Posterior summaries (mean, SD, equal-tailed credible interval) for the
population coefficients \(b\), the mean-function coefficients
\(\theta\), the alternative-effect variance \(\sigma_d^2\) (and, for
the HMNP, the raw shock variance trace), plus the \(\delta_j\) /
\(\xi_j\) quality ladder, acceptance diagnostics, and a consolidated
convergence-diagnostic table (rank-normalized R-hat, ESS bulk/tail, MCSE)
built from all retained chains (see rhat(), ess(), mcse()).
Usage
# S3 method for class 'choicer_hb'
summary(object, prob = 0.95, ...)Examples
# \donttest{
sim <- simulate_hmnl_data(N = 50, T = 2, J = 3, seed = 42)

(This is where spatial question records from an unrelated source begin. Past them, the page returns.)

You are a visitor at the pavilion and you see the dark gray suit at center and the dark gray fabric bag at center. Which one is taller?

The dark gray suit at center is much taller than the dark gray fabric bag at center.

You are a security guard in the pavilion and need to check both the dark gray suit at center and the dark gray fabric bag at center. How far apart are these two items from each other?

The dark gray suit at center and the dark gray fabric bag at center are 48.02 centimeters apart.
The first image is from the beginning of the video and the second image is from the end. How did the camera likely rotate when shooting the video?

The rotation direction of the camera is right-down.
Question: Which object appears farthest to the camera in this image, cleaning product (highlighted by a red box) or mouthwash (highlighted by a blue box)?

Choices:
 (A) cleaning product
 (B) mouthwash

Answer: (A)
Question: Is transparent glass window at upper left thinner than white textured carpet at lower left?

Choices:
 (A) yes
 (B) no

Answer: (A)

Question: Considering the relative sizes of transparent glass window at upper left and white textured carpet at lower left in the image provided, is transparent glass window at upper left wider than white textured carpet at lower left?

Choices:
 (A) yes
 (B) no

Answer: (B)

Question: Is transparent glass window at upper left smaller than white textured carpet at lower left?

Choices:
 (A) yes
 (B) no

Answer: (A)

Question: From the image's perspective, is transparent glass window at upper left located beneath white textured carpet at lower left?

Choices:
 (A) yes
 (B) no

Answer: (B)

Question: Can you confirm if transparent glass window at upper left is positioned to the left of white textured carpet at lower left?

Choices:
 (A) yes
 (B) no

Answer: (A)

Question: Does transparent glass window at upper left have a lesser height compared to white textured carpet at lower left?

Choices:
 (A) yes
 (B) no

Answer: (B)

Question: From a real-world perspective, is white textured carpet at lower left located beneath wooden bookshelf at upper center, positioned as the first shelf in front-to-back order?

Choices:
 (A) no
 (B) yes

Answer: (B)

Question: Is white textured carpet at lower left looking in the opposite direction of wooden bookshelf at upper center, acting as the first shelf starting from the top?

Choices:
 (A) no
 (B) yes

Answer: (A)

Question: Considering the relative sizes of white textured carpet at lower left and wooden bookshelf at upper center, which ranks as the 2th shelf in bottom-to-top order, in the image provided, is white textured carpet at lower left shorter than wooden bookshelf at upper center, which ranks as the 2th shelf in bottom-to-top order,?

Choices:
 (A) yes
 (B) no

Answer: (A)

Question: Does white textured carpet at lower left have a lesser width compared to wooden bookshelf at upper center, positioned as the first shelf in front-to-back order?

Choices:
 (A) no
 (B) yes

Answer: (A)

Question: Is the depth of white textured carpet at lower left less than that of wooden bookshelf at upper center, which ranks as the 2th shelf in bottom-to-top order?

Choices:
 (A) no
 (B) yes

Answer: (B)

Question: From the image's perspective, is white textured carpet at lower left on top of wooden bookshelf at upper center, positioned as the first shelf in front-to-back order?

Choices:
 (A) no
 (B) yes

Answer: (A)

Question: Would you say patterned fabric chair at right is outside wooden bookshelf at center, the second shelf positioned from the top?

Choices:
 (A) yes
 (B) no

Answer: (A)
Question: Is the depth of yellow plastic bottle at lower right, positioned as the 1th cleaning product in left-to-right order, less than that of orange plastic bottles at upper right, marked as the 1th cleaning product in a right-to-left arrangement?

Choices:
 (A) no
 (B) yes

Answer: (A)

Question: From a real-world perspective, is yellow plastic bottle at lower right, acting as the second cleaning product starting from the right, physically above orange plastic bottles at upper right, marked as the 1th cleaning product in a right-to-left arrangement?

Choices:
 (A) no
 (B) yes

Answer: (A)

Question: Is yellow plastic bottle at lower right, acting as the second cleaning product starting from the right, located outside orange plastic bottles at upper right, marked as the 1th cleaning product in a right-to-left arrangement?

fit <- suppressWarnings(run_hmnlogit(sim$data, "task", "alt", "choice", c("x1", "x2"),
person_col = "pid",
mcmc = list(R = 300, burn = 100)))
#> MCMC run time 0h:0m:0.01s
summary(fit)
#> Hierarchical Bayesian Multinomial Logit (HMNL) model
#>
#> Population coefficients b (posterior):
#> Parameter Mean SD 2.5% Median 97.5%
#> x1 0.588077 0.301117 -0.002989 0.583537 1.150561
#> x2 -0.552016 0.307059 -1.189243 -0.567522 0.043198
#>
#> Delta mean function theta (posterior):
#> Parameter Mean SD 2.5% Median 97.5%
#> (Intercept) 0.158710 0.418980 -0.776411 0.218686 0.696385
#>
#> Alternative-effect variance (posterior):
#> Parameter Mean SD 2.5% Median 97.5%
#> sigma_d^2 0.260585 0.860165 0.000090 0.064074 1.381520
#>
#> Quality ladder (delta = mean utility vs the outside option; xi = delta - z'theta):
#> alternative delta_mean delta_sd xi_mean xi_sd
#> 1 0.2671 0.2954 0.1084 0.2976
#> 2 -0.0297 0.4123 -0.1884 0.3071
#> 3 0.2296 0.3069 0.0708 0.2729
#>
#> Convergence diagnostics (1 chain, 200 draws each)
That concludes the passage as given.